**WORK INSTRUCTIONS**
Transcribe the research program text on cancer nanomedicine word for word, from its first line to its last.

**PASSAGE SHOWN**
☆ ☆ ☆ ☆
Research Programme: Biophysics and Biomedical Engineering
Principal Investigator: Prof. Nicola Rosato
Among the scientific interests of Prof. N. Rosato is cancer nanomedicine, a research field recently stemmed from the combination of nanotechnology with cancer medicine. Cancer nanomedicine aims at improving the efficacy of anti-cancer therapeutic payloads by controlling their delivery with spatiotemporal accuracy by using nanoparticles (NPs) . Prof. Rosato has been working on the development of NPs aimed at the treatment of malignancies for more than 10 years. In one study developed in collaboration with the Sanford Burnham Prebys Medical Research Institute (La Jolla, USA), Prof. Rosato’s group assessed the ability of carbon-based NPs to deliver gene inhibitors into CD4+CD25high FoxP3+ regulatory T cells residing in the tumor microenvironment and silence a model gene in vivo . In 2017, one of the members of his research group (Prof. M. Bottini) was awarded with a fellowship from the Chinese Academy of Sciences President’s International Fellowship Initiative (CAS-PIFI) to visit the Laboratory of Controllable Nanopharmaceuticals led by Prof. X.J. Liang at the CAS. During his visit, Prof. Bottini was involved in projects aimed at the development of novel types of NPs for the controlled release of therapeutic cargo in tumors and inflamed joints. In the field of cancer, an innovative theragnostic albumin-based NP enabled the eradication of tumors in mice via a combination of photothermal-, photodynamic- and chemo-therapy [3,4]. Additionally, a degradable core-satellite NP was developed to enable monitoring by fluorescence and photoacoustic dual-modal imaging in a real-time noninvasive manner the enzyme-activatable release of doxorubin (DOX) in the tumor microenvironment . These studies clearly show the high level of expertise reached by Prof. Rosato’s group in the field of cancer nanomedicine in the context of active collaborations with several international research institutions.
☆ ☆ ☆ ☆
[Page images and the text extracted from them]
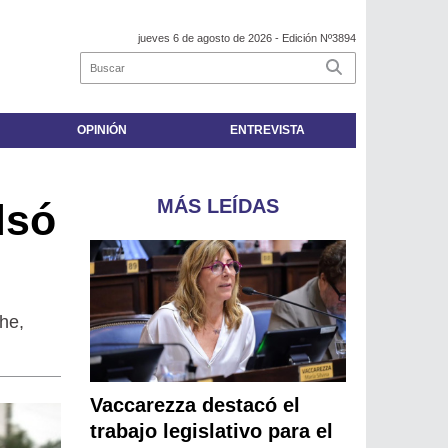
jueves 6 de agosto de 2026
- Edición Nº3894
OPINIÓN
ENTREVISTA
MÁS LEÍDAS
lsó
he,
Vaccarezza destacó el
trabajo legislativo para el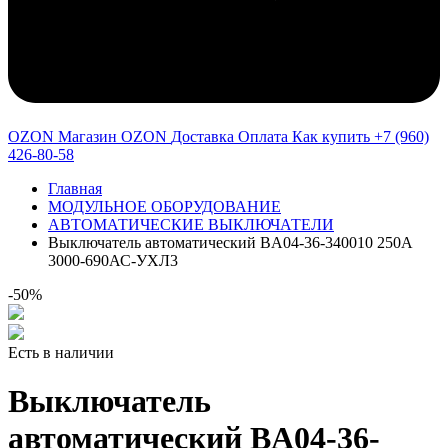
OZON Магазин OZON
Доставка
Оплата
Как купить
+7 (960)
426-80-58
Главная
МОДУЛЬНОЕ ОБОРУДОВАНИЕ
АВТОМАТИЧЕСКИЕ ВЫКЛЮЧАТЕЛИ
Выключатель автоматический BA04-36-340010 250А
3000-690АС-УХЛ3
-50%
Есть в наличии
Выключатель
автоматический BA04-36-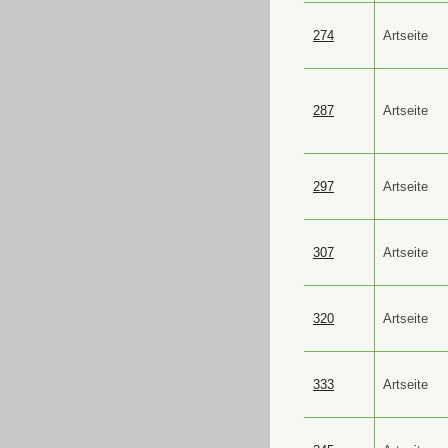
274
Artseite
287
Artseite
297
Artseite
307
Artseite
320
Artseite
333
Artseite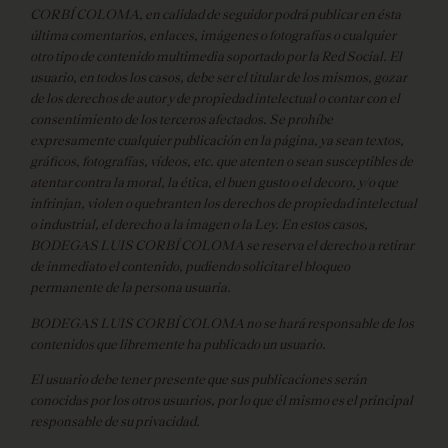
CORBÍ COLOMA, en calidad de seguidor podrá publicar en ésta
última comentarios, enlaces, imágenes o fotografías o cualquier
otro tipo de contenido multimedia soportado por la Red Social. El
usuario, en todos los casos, debe ser el titular de los mismos, gozar
de los derechos de autor y de propiedad intelectual o contar con el
consentimiento de los terceros afectados. Se prohíbe
expresamente cualquier publicación en la página, ya sean textos,
gráficos, fotografías, vídeos, etc. que atenten o sean susceptibles de
atentar contra la moral, la ética, el buen gusto o el decoro, y/o que
infrinjan, violen o quebranten los derechos de propiedad intelectual
o industrial, el derecho a la imagen o la Ley. En estos casos,
BODEGAS LUIS CORBÍ COLOMA se reserva el derecho a retirar
de inmediato el contenido, pudiendo solicitar el bloqueo
permanente de la persona usuaria.
BODEGAS LUIS CORBÍ COLOMA no se hará responsable de los
contenidos que libremente ha publicado un usuario.
El usuario debe tener presente que sus publicaciones serán
conocidas por los otros usuarios, por lo que él mismo es el principal
responsable de su privacidad.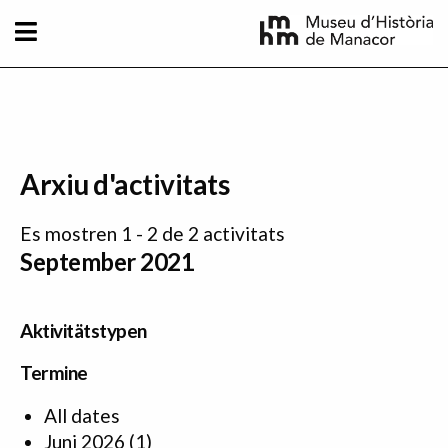
Direkt zum Inhalt
Arxiu d'activitats
Es mostren 1 - 2 de 2 activitats
September 2021
Aktivitätstypen
Termine
All dates
Juni 2026
(1)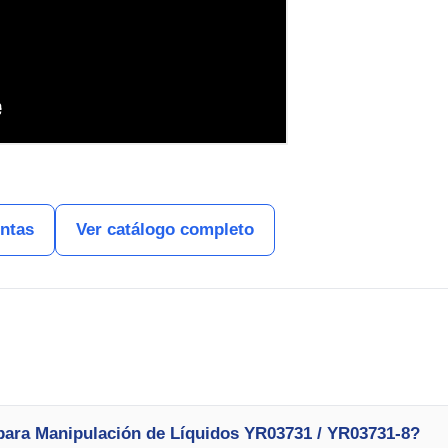
entas
Ver catálogo completo
para Manipulación de Líquidos YR03731 / YR03731-8?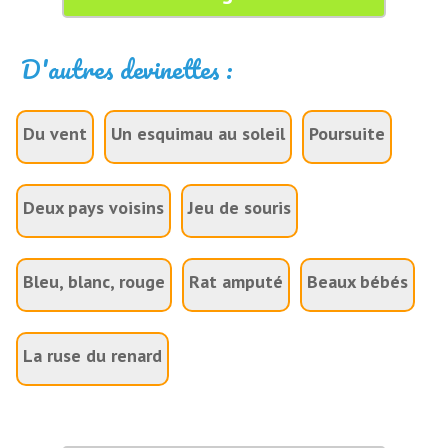
D'autres devinettes :
Du vent
Un esquimau au soleil
Poursuite
Deux pays voisins
Jeu de souris
Bleu, blanc, rouge
Rat amputé
Beaux bébés
La ruse du renard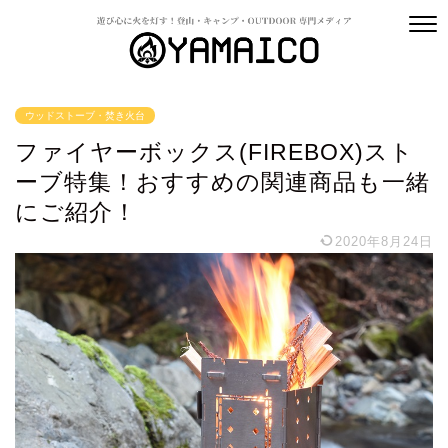
ウッドストーブ・焚き火台
ファイヤーボックス(FIREBOX)スト
ーブ特集！おすすめの関連商品も一緒
にご紹介！
2020年8月24日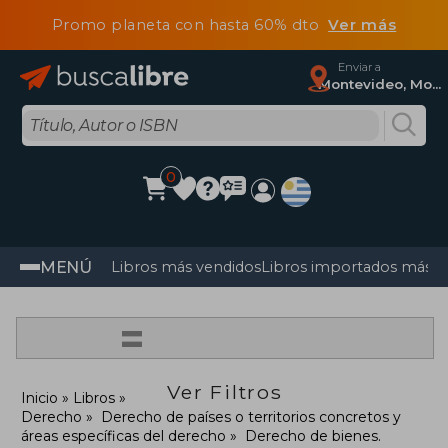
Promo planeta con hasta 60% dto
Ver más
Enviar a
Montevideo, Montevideo
0
MENÚ
Libros más vendidos
Libros importados más v
=
Ver Filtros
Inicio
Libros
Derecho
Derecho de países o territorios concretos y
áreas específicas del derecho
Derecho de bienes.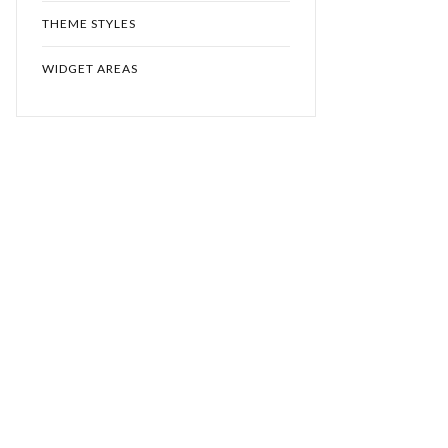
THEME STYLES
WIDGET AREAS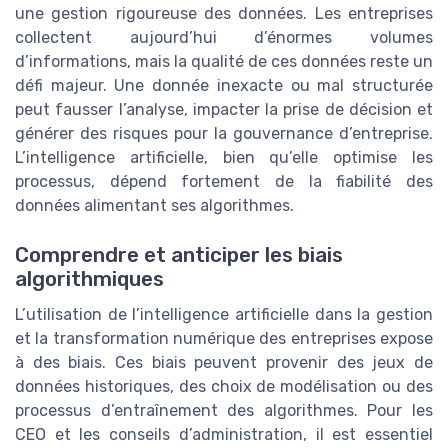
une gestion rigoureuse des données. Les entreprises
collectent aujourd’hui d’énormes volumes
d’informations, mais la qualité de ces données reste un
défi majeur. Une donnée inexacte ou mal structurée
peut fausser l’analyse, impacter la prise de décision et
générer des risques pour la gouvernance d’entreprise.
L’intelligence artificielle, bien qu’elle optimise les
processus, dépend fortement de la fiabilité des
données alimentant ses algorithmes.
Comprendre et anticiper les biais
algorithmiques
L’utilisation de l’intelligence artificielle dans la gestion
et la transformation numérique des entreprises expose
à des biais. Ces biais peuvent provenir des jeux de
données historiques, des choix de modélisation ou des
processus d’entraînement des algorithmes. Pour les
CEO et les conseils d’administration, il est essentiel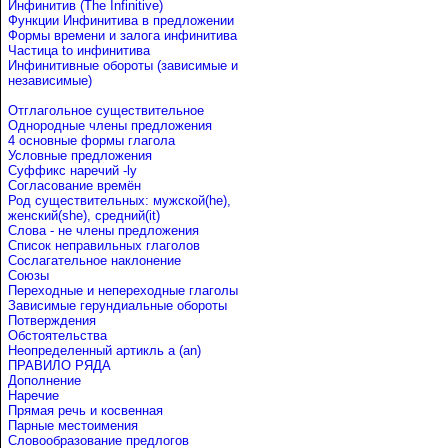
Инфинитив (The Infinitive)
Функции Инфинитива в предложении
Формы времени и залога инфинитива
Частица to инфинитива
Инфинитивные обороты (зависимые и
независимые)
Отглагольное существительное
Однородные члены предложения
4 основные формы глагола
Условные предложения
Cуффикс наречий -ly
Согласование времён
Род существительных: мужской(he),
женский(she), средний(it)
Слова - не члены предложения
Список неправильных глаголов
Сослагательное наклонение
Союзы
Переходные и непереходные глаголы
Зависимые герундиальные обороты
Потверждения
Обстоятельства
Неопределенный артикль a (an)
ПРАВИЛО РЯДА
Дополнение
Наречие
Прямая речь и косвенная
Парные местоимения
Словообразование предлогов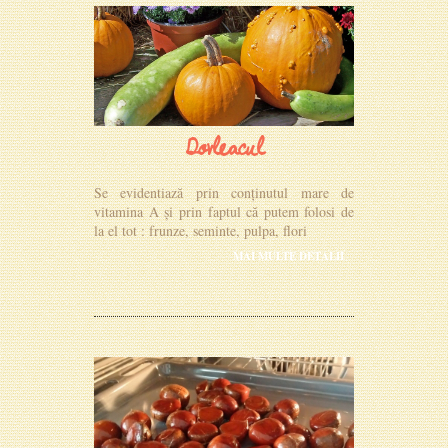
Dovleacul
Se evidentiază prin conținutul mare de
vitamina A și prin faptul că putem folosi de
la el tot : frunze, seminte, pulpa, flori
MAI MULTE DETALII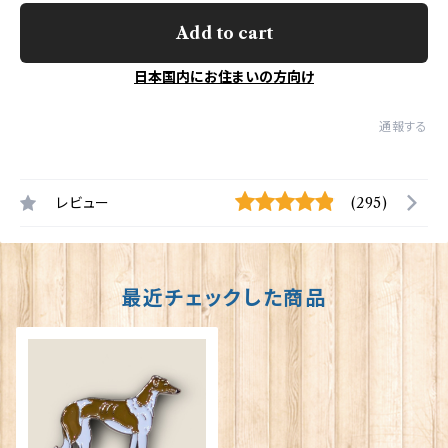
Add to cart
日本国内にお住まいの方向け
通報する
レビュー
(295)
最近チェックした商品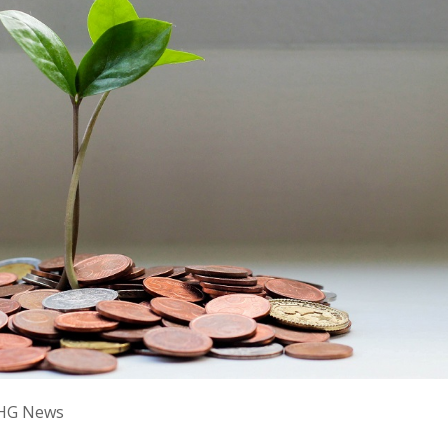
HG News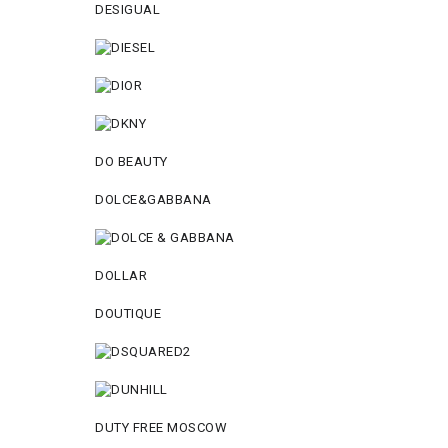
DESIGUAL
DO BEAUTY
DOLCE&GABBANA
DOLLAR
DOUTIQUE
DUTY FREE MOSCOW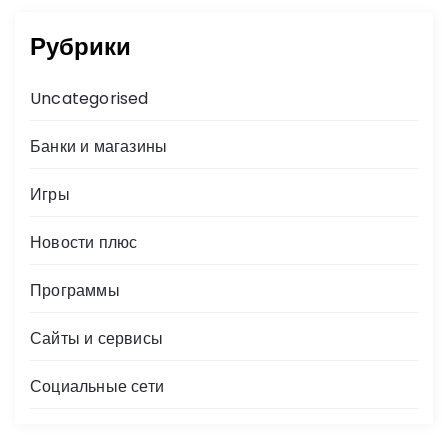
Рубрики
Uncategorised
Банки и магазины
Игры
Новости плюс
Программы
Сайты и сервисы
Социальные сети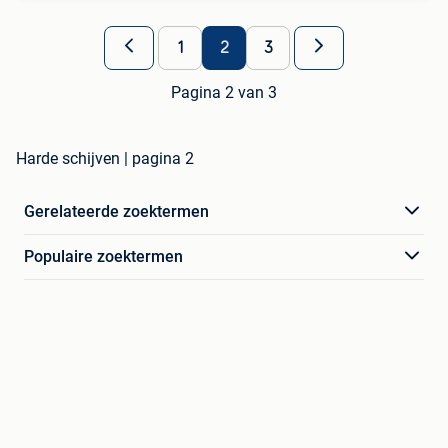
1
2
3
Pagina 2 van 3
Harde schijven | pagina 2
Gerelateerde zoektermen
Populaire zoektermen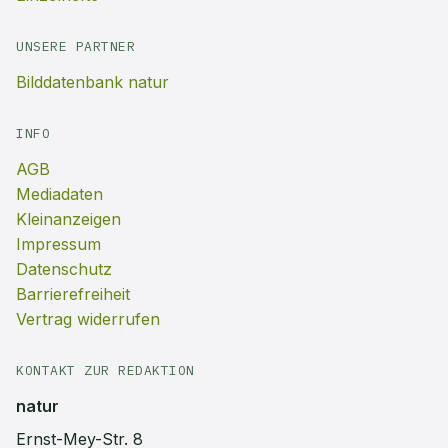
UNSERE PARTNER
Bilddatenbank natur
INFO
AGB
Mediadaten
Kleinanzeigen
Impressum
Datenschutz
Barrierefreiheit
Vertrag widerrufen
KONTAKT ZUR REDAKTION
natur
Ernst-Mey-Str. 8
☆ ☆ ☆ ☆
**TASK ANSWER**
Research Programme: Biophysics and Biomedical Engineering
Principal Investigator: Prof. Nicola Rosato
Among the scientific interests of Prof. N. Rosato is cancer nanomedicine, a research field recently stemmed from the combination of nanotechnology with cancer medicine. Cancer nanomedicine aims at improving the efficacy of anti-cancer therapeutic payloads by controlling their delivery with spatiotemporal accuracy by using nanoparticles (NPs) . Prof. Rosato has been working on the development of NPs aimed at the treatment of malignancies for more than 10 years. In one study developed in collaboration with the Sanford Burnham Prebys Medical Research Institute (La Jolla, USA), Prof. Rosato’s group assessed the ability of carbon-based NPs to deliver gene inhibitors into CD4+CD25high FoxP3+ regulatory T cells residing in the tumor microenvironment and silence a model gene in vivo . In 2017, one of the members of his research group (Prof. M. Bottini) was awarded with a fellowship from the Chinese Academy of Sciences President’s International Fellowship Initiative (CAS-PIFI) to visit the Laboratory of Controllable Nanopharmaceuticals led by Prof. X.J. Liang at the CAS. During his visit, Prof. Bottini was involved in projects aimed at the development of novel types of NPs for the controlled release of therapeutic cargo in tumors and inflamed joints. In the field of cancer, an innovative theragnostic albumin-based NP enabled the eradication of tumors in mice via a combination of photothermal-, photodynamic- and chemo-therapy [3,4]. Additionally, a degradable core-satellite NP was developed to enable monitoring by fluorescence and photoacoustic dual-modal imaging in a real-time noninvasive manner the enzyme-activatable release of doxorubin (DOX) in the tumor microenvironment . These studies clearly show the high level of expertise reached by Prof. Rosato’s group in the field of cancer nanomedicine in the context of active collaborations with several international research institutions.